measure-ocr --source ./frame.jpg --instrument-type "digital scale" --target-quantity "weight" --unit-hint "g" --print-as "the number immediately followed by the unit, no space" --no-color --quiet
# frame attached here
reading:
--
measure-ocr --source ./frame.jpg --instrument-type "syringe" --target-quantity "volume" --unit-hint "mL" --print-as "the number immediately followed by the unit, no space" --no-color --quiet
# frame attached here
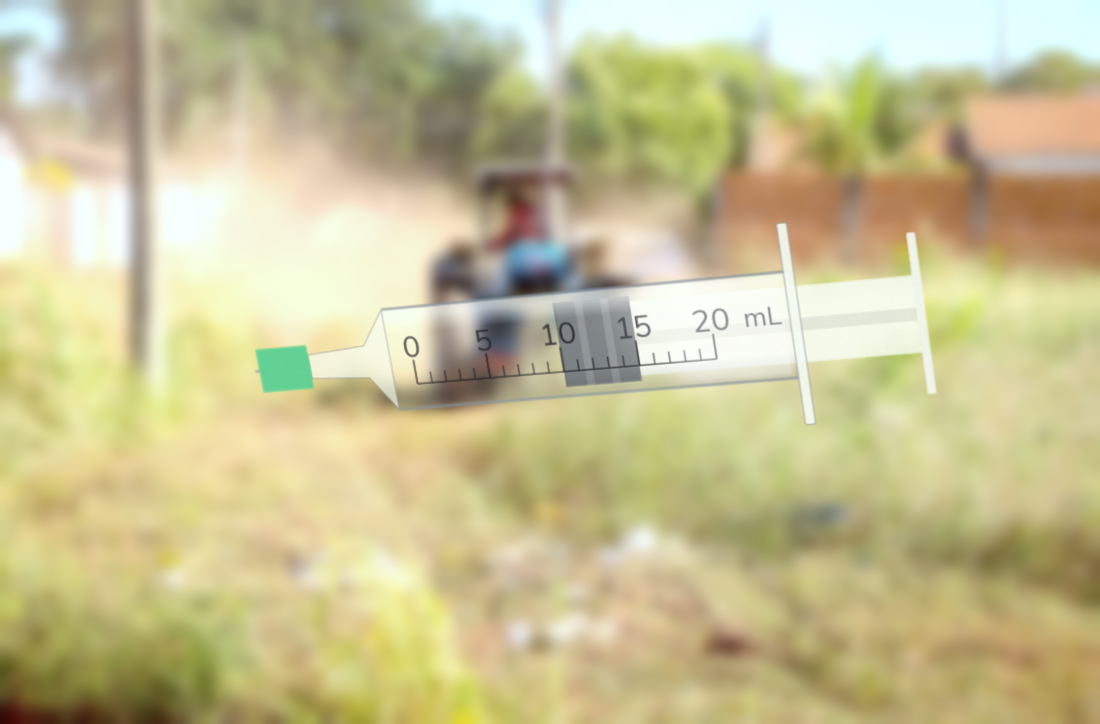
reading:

§ Exercise directions: Which lines of the items above contain the word "space"? Copy each of them.

§ Output of the exercise:
measure-ocr --source ./frame.jpg --instrument-type "digital scale" --target-quantity "weight" --unit-hint "g" --print-as "the number immediately followed by the unit, no space" --no-color --quiet
measure-ocr --source ./frame.jpg --instrument-type "syringe" --target-quantity "volume" --unit-hint "mL" --print-as "the number immediately followed by the unit, no space" --no-color --quiet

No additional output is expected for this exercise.